Document passage:
For example; does the Hobbit start...
when Gandalf meets Frodo,
when the Dwarves arrive,
when the dwarves leave,
when Bilbo first becomes a "burglar" at the Trolls,
when Bilbo finds the ring or
when we learn how quiet and pleasant Bilbo's life is so the adventure can highlight how much he changes...

It starts "in a hole in the ground", of course. :D
 

Scribble

Archmage
Sometimes the first two chapters are written to get you started, not the story. Later, with good (and by good I mean merciless) editing, you lop off that dead limb of a beginning. Too often writers become too attached to the beginning, spend hours crafting that perfect opening line... and there it sits, a boring chunk of nothing that causes anyone to pick up the book and read a few lines to toss it down and keep looking. There may be good story in there, but they never get that far.
 

Scribble

Archmage
It starts "in a hole in the ground", of course. :D

Nice! :)

I have come to doubt whether there is much benefit in comparing any modern story to The Hobbit or LOTR. The mode in which they are told is the story teller. "Come round folks, let me spin you a tale..." The author's voice is never (rarely) seen today.

"In a hole in the ground there lived a Hobbit", is how I would begin a story I tell my kids. if The Hobbit were "modernized" it would begin differently. The first few paragraphs would get hacked off.

Requirement: From the forum discussion on story openings, reproduce the part that opens with the words containing "I have come" and closes with "(rarely) seen today.", replacing "story teller" with "narrator".

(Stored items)
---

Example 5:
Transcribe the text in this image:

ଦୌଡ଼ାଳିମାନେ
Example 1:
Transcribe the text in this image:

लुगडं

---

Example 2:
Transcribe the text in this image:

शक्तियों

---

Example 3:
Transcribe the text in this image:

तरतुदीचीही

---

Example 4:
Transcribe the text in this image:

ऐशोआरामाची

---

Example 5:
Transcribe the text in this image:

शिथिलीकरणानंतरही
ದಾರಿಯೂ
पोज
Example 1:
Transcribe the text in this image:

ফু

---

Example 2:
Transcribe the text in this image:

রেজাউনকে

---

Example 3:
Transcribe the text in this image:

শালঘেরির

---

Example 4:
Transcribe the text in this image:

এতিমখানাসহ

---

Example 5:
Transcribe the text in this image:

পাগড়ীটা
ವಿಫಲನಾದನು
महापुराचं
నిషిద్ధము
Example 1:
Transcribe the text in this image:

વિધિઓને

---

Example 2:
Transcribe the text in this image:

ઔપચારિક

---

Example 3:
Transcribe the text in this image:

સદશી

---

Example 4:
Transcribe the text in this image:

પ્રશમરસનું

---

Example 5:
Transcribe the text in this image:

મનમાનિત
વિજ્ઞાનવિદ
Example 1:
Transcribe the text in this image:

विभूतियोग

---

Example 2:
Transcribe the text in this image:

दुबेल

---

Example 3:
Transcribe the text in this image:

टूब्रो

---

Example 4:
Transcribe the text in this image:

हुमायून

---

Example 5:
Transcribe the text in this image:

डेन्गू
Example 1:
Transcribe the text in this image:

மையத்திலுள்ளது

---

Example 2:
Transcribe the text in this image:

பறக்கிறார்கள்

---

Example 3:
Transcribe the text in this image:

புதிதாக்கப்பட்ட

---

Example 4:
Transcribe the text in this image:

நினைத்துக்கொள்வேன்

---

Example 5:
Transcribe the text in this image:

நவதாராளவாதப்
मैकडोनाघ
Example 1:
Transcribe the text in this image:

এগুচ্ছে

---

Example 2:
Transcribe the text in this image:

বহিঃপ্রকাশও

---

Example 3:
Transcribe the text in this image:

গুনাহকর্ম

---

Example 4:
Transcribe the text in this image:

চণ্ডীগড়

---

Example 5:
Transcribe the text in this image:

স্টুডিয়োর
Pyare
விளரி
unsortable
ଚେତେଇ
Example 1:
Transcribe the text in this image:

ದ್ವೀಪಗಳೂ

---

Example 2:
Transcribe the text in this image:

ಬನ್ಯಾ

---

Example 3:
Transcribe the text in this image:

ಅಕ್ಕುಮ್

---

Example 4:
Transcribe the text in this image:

Result:
I have come to doubt whether there is much benefit in comparing any modern story to The Hobbit or LOTR. The mode in which they are told is the narrator. "Come round folks, let me spin you a tale..." The author's voice is never (rarely) seen today.